§ DESCRIPTION OF THE TASK:
Quote verbatim the lines in the entries below, starting with the line containing "SWEETEST SONG" and running through the line containing "ón para escribir un comentario.", with both of those lines included.

§ RECORDS FOR PROCESSING:
- - - - - - -

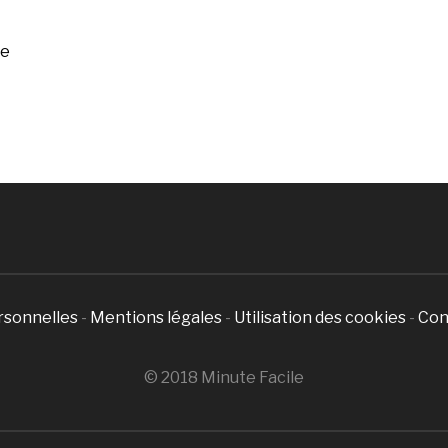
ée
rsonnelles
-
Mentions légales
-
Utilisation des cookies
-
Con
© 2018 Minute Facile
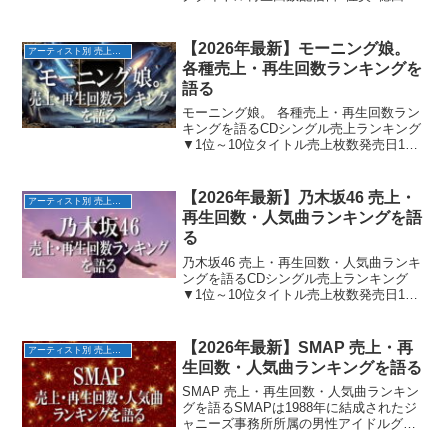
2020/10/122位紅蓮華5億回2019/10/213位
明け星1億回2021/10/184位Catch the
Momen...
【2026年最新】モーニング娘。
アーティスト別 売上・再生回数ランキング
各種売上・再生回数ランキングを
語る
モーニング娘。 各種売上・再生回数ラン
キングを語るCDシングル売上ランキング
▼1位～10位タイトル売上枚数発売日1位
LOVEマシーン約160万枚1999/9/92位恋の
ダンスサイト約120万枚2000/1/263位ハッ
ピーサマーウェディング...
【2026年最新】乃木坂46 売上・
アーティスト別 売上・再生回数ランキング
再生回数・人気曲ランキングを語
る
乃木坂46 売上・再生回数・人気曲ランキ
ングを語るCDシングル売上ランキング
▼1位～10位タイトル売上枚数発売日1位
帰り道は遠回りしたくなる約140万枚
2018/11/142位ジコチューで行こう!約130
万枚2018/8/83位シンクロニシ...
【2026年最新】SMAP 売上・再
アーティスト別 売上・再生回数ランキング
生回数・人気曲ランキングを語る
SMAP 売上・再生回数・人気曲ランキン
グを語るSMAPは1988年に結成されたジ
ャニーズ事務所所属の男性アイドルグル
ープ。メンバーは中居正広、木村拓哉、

- - - - - - -

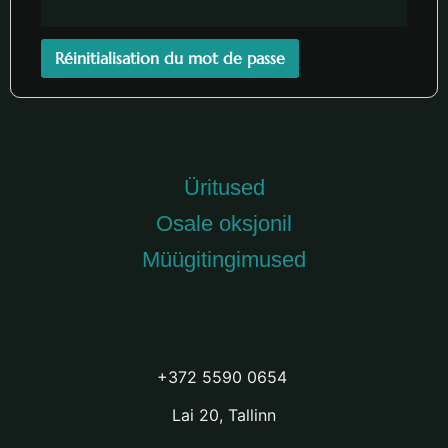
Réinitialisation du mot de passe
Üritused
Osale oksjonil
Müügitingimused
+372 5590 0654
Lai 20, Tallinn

- - - - - - -

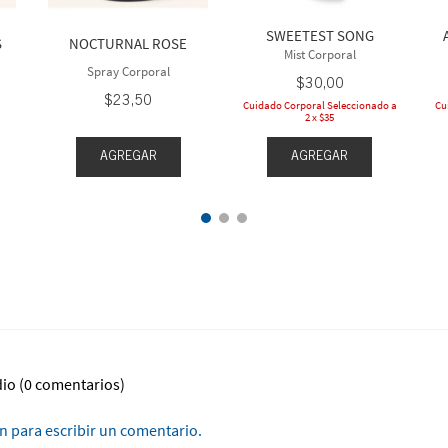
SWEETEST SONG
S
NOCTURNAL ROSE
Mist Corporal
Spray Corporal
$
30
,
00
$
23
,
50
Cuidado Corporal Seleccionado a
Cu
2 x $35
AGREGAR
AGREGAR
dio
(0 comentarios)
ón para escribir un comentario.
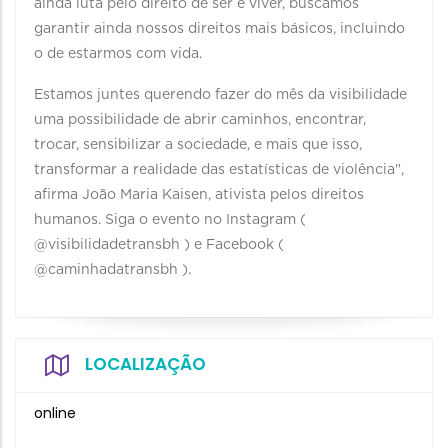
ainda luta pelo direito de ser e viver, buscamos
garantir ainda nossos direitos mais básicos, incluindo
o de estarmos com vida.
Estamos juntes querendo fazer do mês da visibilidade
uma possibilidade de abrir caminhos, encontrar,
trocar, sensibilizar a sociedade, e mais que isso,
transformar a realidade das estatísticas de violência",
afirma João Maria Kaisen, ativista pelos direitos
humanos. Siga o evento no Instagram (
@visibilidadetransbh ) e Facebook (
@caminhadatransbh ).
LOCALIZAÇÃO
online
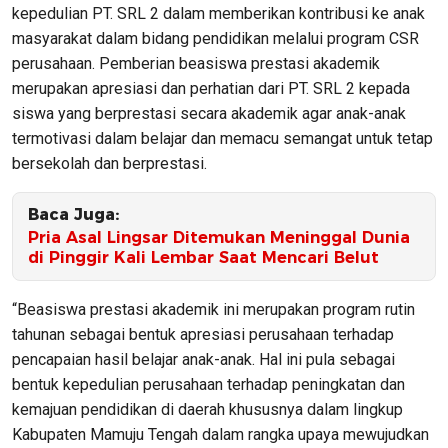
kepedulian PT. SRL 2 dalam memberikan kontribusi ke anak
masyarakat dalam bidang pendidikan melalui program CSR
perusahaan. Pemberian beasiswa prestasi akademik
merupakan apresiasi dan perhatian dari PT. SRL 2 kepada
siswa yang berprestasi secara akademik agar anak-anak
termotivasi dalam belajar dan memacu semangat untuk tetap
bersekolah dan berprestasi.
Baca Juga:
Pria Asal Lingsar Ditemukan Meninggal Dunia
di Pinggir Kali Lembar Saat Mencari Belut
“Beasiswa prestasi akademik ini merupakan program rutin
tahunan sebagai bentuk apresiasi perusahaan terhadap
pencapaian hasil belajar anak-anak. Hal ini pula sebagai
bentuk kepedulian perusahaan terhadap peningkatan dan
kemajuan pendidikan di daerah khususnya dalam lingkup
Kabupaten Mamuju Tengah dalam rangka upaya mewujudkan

- - - - - - -

§ TASK SOLUTION:
SWEETEST SONG
S
NOCTURNAL ROSE
Mist Corporal
Spray Corporal
$
30
,
00
$
23
,
50
Cuidado Corporal Seleccionado a
Cu
2 x $35
AGREGAR
AGREGAR
dio
(0 comentarios)
ón para escribir un comentario.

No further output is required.